Bir haftadır Fazıl Say'la yatıp Fazıl Say'la kalkmaktayız. Sapla samanı karıştırarak en basit konuyu kördüğüm etmekte üstümüze yok.
Say edep özürlü bir piyano virtüözü. (Emre Kongar dostumun abartılı cömertlikle dediği gibi "dâhi" değil. Ref.: Şakir Eczacıbaşı'nın değerlendirmesi.) Dâhi de olsa gerçek değişmez. Parmak uçlarından hoş sesler, ağzından zehir akıyor.
Laik düzende bireylerin Allah'a inanmama hakkı vardır; inananlara sövme hakkı yoktur. Sövgülerin başka kişilerden alıntı olduğu iddiası da mazeret değildir; benimsenip internete yayılan sözün sorumluluğu paylaşılır.
Tartışmalı içeriğin sövgü olup olmadığına gelince... Ömer Hayyam'a atfedilen dizeleri bilmem gördünüz mü? Beni en çok şu rahatsız etti:
İçine alınan müminlere ikişer huri verileceğine göre, cennet "kerhane" midir deniliyor.
Zekâ inceliklerinin ustası Hayyam'ın kendi diliyle o kadar çirkin bir sözcük kullanabileceğini aklım kesmiyor. Düşünürseniz, sorunun anlamı da bir mümin zihnindeki terazinin kaldıramayacağı ağırlıkta: Cennetin sahibi muhabbet tellalı yerine konuluyor.
Hayyam öyle bir halt etmiş olsa bile günümüz sanatçısından destek bulmaması gerekir. Sanat anlamsız hoyratlıkların değil, anlamlı güzelliklerin aranışıdır. Fazıl Say'ın hatası da her şeyden önce bir estetik ayıbıdır.
Cezası ne olmalıydı?
Nasıl "Terör terördür, sağı solu yoktur" diyorsak, kalp kırıcı haşinliğin de laikliği anti-laikliği olmayacağını düşünerek bir ağızdan kınamalıydık kendisini. O kadar. Hapis sopası tartışmayı raydan çıkardı, aklı başında insanlarımızın birçoğunu da abesi savunur duruma düşürdü.
Bir başka garabet:
Viranşehir Belediye Başkan Yardımcısı resmî araç üstüne "Weranşar" yazdırdı diye iki buçuk ay hapis cezası aldı, cezaevine girdi. Bilmiyordum; mevzuatımızda "Harf Kanunu'na muhalefet" suçu varmış!

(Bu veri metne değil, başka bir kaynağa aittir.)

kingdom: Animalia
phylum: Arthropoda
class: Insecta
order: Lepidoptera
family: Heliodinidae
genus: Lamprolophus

Yani ben bir yazı bölümünü Rus harfleriyle gazeteye göndersem, editörler de dalgaya gelip öyle koysalar, kol kola kodesi boylayacağız.
Yasalarımızdaki ucubeleri bir an önce ayıklasak...

Yasal Uyarı: Yayınlanan köşe yazısı/haberin tüm hakları Turkuvaz Medya Grubu’na aittir. Kaynak gösterilse veya habere aktif link verilse dahi köşe yazısı/haberin tamamı ya da bir bölümü kesinlikle kullanılamaz.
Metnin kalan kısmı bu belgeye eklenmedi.